In Senegal, family planning is a controversial topic in the Islamic community, which makes up 94 percent of the population. But misconceptions around contraceptive use are changing due to a number of progressive Muslim Senegalese religious leaders known as Imams. One such leader is Imam Mousse Fall, who is working to show other religious authorities how family planning fits into the narrative of the Qur'an.
"In every district in Senegal, we offer training sessions with local doctors and influential imams," said Fall. "We cover both theological and medical issues, so that imams also understand how contraceptives work and what the side effects can be. This is hard and continuous work."
According to Fall, he has helped train more than 3,000 imams who have converted their ways of thinking from being anti-family planning to accepting modern family planning methods as a means to improving the lives of women and the children they may choose to have. Much of this progress is due to funding from philanthropic organizations, such as the Gates foundation which invests $140 million per year in family planning programs worldwide. The family planning public health campaign is being spearheaded by IntraHealth, an NGO that distributes contraceptives throughout Senegal.

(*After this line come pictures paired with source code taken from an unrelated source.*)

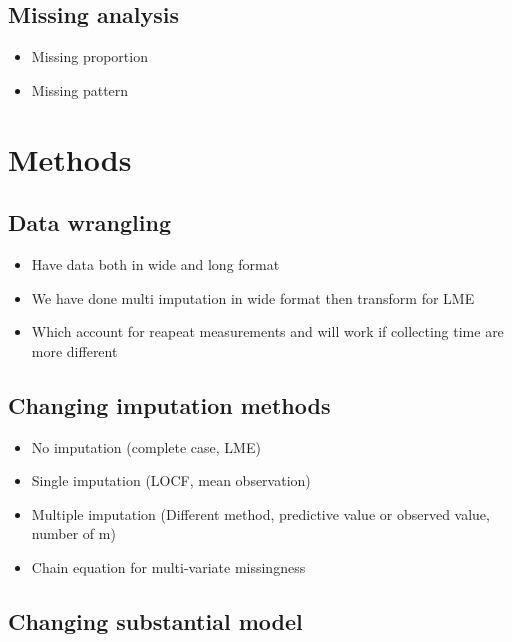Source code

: \documentclass{article}
\providecommand{\tightlist}{%
  \setlength{\itemsep}{0pt}\setlength{\parskip}{0pt}}
\begin{document}
\subsection{Missing analysis}\label{missing-analysis}

\begin{itemize}
\tightlist
\item
  Missing proportion
\item
  Missing pattern
\end{itemize}

\section{Methods}\label{methods}

\subsection{Data wrangling}\label{data-wrangling}

\begin{itemize}
\tightlist
\item
  Have data both in wide and long format
\item
  We have done multi imputation in wide format then transform for LME
\item
  Which account for reapeat measurements and will work if collecting
  time are more different
\end{itemize}

\subsection{Changing imputation
methods}\label{changing-imputation-methods}

\begin{itemize}
\tightlist
\item
  No imputation (complete case, LME)
\item
  Single imputation (LOCF, mean observation)
\item
  Multiple imputation (Different method, predictive value or observed
  value, number of m)
\item
  Chain equation for multi-variate missingness
\end{itemize}

\subsection{Changing substantial
model}\label{changing-substantial-model}
\end{document}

For the past six years, The Bill and Melinda Gates Foundation has funded family planning and reproductive health programs in India, Kenya Nigeria and Senegal. The work of the Gates Foundation is in support of the UN's Sustainable Development Goals (SDG), a holistic set of 17 objectives that aim to solve poverty, health crises and social inequality by 2030.
The program received $16.5 million in grants to create meaningful interventions that included mobilizing media to demystify myths about contraceptives, engaging in respectful dialogues with religious leaders and teaching men about the about the importance of family planning.
Family planning is a core component of gender equality. When women are able to choose when they become pregnant they're more likely to be ready for the financial obligations that come with raising a child. Also, women who have control over their reproductive rights are more likely to avoid the complications associated with frequent pregnancies.
ISSU (Initiative Sénégalaise de Santé Urbaine) is one of the IntraHealth programs for improving access to family planning resources. From 2009 to 2016, the program received $16.5 million in grants to create meaningful interventions that included mobilizing media to demystify myths about contraceptives, engaging in respectful dialogues with religious leaders and teaching men about the about the importance of family planning. In addition to cultural advancements coordinated efforts have driven technical improvements in the supply and distribution of contraceptives across Senegal, but especially in urban areas. In four years, modern contraceptive use among the poorest women across six cities in Senegal increased from 24% to nearly 37%.
As a result of the work done by family planning advocates, philanthropists and religious leaders like Imam Fall, the number of contraceptive use increased by 8 percent in from 2012 to 2014. The increase within that two year span is the largest annual gain of any West African country in history. Also, according to the Gates Foundation, the use of modern contraception has increased from 3 percent in 1990 to 15 percent in 2016.
Despite the accomplishments, there's still more work to be done to meet the UN's objectives for their Sustainable Development Goal on gender equality by 2030.